La polemica nasce perchè nel Decreto Infrastrutture è inserita una norma che vieta “qualsiasi forma di pubblicità il cui contenuto” sia discriminatorio con riferimento anche all’identità di genere
“Il ddl Zan esce dalla porta e rientra dalla finestra nel Decreto infrastrutture”.
Lo afferma in una nota stampa la Onlus Pro Vita & Famiglia, che poi rincara la dose con un commento del suo presidente: “Sarà ancora possibile affermare in una pubblicità che i bambini sono maschi e le bambine sono femmine? Che un bambino nasce da una mamma e un papà? Che l’utero in affitto è una pratica barbara?
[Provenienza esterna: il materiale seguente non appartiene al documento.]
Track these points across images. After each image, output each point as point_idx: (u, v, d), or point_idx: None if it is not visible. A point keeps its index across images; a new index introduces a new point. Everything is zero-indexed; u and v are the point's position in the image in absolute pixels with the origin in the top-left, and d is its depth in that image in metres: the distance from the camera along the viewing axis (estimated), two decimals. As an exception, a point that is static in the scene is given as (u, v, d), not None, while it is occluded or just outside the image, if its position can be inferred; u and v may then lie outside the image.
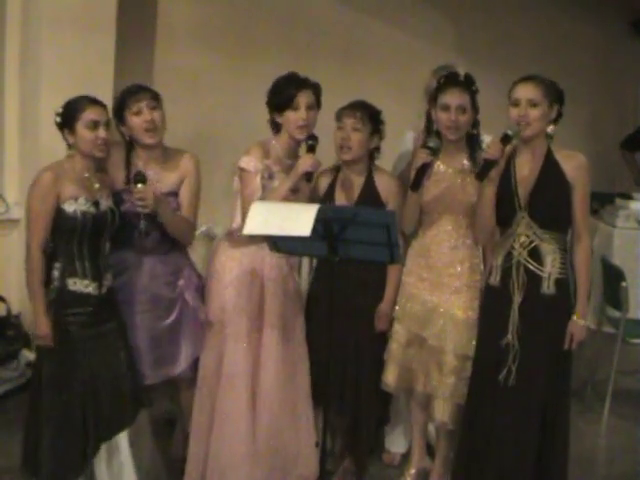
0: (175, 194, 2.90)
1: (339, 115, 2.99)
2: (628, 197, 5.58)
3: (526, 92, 2.65)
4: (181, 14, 4.35)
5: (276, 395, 2.91)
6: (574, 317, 2.70)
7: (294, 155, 2.95)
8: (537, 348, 2.70)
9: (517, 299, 2.72)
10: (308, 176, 2.79)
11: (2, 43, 3.77)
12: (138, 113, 2.80)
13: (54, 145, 3.53)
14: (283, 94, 2.87)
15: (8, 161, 3.87)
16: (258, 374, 2.91)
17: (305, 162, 2.77)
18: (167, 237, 2.90)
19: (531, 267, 2.71)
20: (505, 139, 2.64)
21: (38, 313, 2.62)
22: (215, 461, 2.89)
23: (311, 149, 2.81)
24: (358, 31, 4.98)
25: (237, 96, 4.42)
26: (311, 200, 2.99)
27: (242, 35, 4.55)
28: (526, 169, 2.72)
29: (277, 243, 2.51)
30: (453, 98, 2.86)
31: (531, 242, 2.71)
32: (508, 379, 2.70)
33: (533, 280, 2.71)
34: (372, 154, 3.06)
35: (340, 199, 3.04)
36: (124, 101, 2.82)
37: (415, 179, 2.83)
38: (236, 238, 2.92)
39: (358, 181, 3.04)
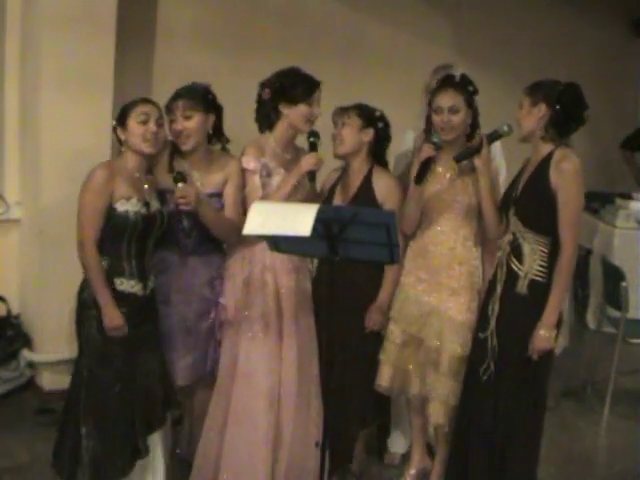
0: (219, 195, 2.90)
1: (333, 117, 3.04)
2: (628, 197, 5.58)
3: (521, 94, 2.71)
4: (181, 14, 4.35)
5: (296, 390, 2.90)
6: (537, 325, 2.63)
7: (291, 149, 2.96)
8: (509, 346, 2.70)
9: (498, 294, 2.73)
10: (311, 175, 2.81)
11: (2, 43, 3.77)
12: (173, 121, 2.83)
13: (54, 145, 3.55)
14: (302, 87, 2.87)
15: (8, 161, 3.86)
16: (279, 370, 2.89)
17: (308, 161, 2.80)
18: (208, 238, 2.89)
19: (511, 264, 2.71)
20: (491, 135, 2.78)
21: (106, 305, 2.59)
22: (230, 460, 2.87)
23: (313, 147, 2.83)
24: (358, 31, 4.97)
25: (237, 96, 4.40)
26: (312, 194, 3.00)
27: (242, 35, 4.54)
28: (528, 169, 2.73)
29: (277, 243, 2.51)
30: (444, 100, 2.89)
31: (515, 240, 2.71)
32: (485, 373, 2.71)
33: (512, 278, 2.71)
34: (375, 154, 3.06)
35: (338, 197, 3.07)
36: (166, 107, 2.83)
37: (419, 172, 2.87)
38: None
39: (357, 180, 3.05)
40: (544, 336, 2.62)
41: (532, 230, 2.68)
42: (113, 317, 2.60)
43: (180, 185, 2.70)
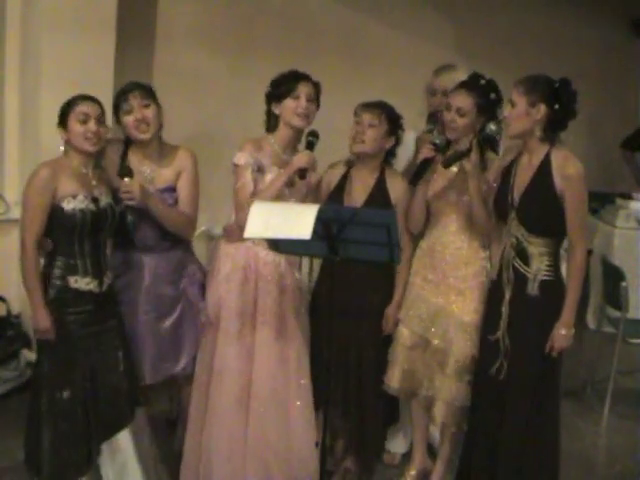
0: (172, 189, 2.91)
1: (358, 109, 2.99)
2: (628, 197, 5.59)
3: (511, 92, 2.66)
4: (181, 14, 4.35)
5: (269, 393, 2.89)
6: (557, 324, 2.66)
7: (292, 150, 2.95)
8: (522, 347, 2.70)
9: (507, 296, 2.72)
10: (302, 173, 2.79)
11: (2, 43, 3.77)
12: (129, 112, 2.82)
13: (54, 145, 3.53)
14: (285, 83, 2.88)
15: (8, 161, 3.86)
16: (251, 371, 2.89)
17: (300, 159, 2.78)
18: (167, 234, 2.89)
19: (518, 267, 2.71)
20: (482, 137, 2.74)
21: (37, 307, 2.60)
22: (206, 455, 2.90)
23: (310, 146, 2.82)
24: (358, 31, 4.97)
25: (237, 96, 4.42)
26: (311, 195, 2.99)
27: (242, 35, 4.55)
28: (524, 172, 2.71)
29: (277, 243, 2.51)
30: (454, 99, 2.88)
31: (519, 243, 2.70)
32: (499, 375, 2.71)
33: (520, 280, 2.70)
34: (387, 157, 3.06)
35: (349, 196, 3.03)
36: (117, 102, 2.85)
37: (416, 173, 2.85)
38: (229, 234, 2.93)
39: (369, 180, 3.03)
40: (565, 335, 2.65)
41: (537, 234, 2.68)
42: (40, 320, 2.60)
43: (126, 180, 2.71)
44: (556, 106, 2.60)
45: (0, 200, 3.84)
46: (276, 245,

Secondo il Disegno di Legge sulle infrastrutture tutto ciò sarà vietato”.
Così Antonio Brandi, presidente di Pro Vita & Famiglia, critica il ddl Infrastrutture – approvato alla Camera e ora all’esame in Senato -, che vieta “qualsiasi forma di pubblicità il cui contenuto” sia discriminatorio con riferimento anche all’identità di genere.
“L’identità di genere non è entrata con il cavallo di Troia del ddl Zan e ora surrettiziamente il Governo ci riprova inserendola in questa norma sotto la foglia di fico, come al solito, delle discriminazioni, in particolare con l’emendamento 1.294, approvato senza illustrazione e senza discussione e proposto dal Pd. Non solo viene calpestata la libertà di espressione sancita dalla Costituzione, ma si apre nuovamente all’identità fluida.
Lo sapevamo che non bisognava abbassare la guardia! Abbiamo già sperimentato censure come questa quando, in passato, alcuni Comuni hanno bloccato o censurato i nostri manifesti per normative simili”, aggiunge Jacopo Coghe, vicepresidente della Onlus.
“Chiediamo – conclude la nota di Pro Vita – di eliminare dal Decreto infrastrutture ogni riferimento all’identità di genere, altrimenti realtà, partiti politici o associazioni finora libere come la nostra avranno la bocca chiusa da una censura figlia della volontà di allineare tutti al pensiero unico”.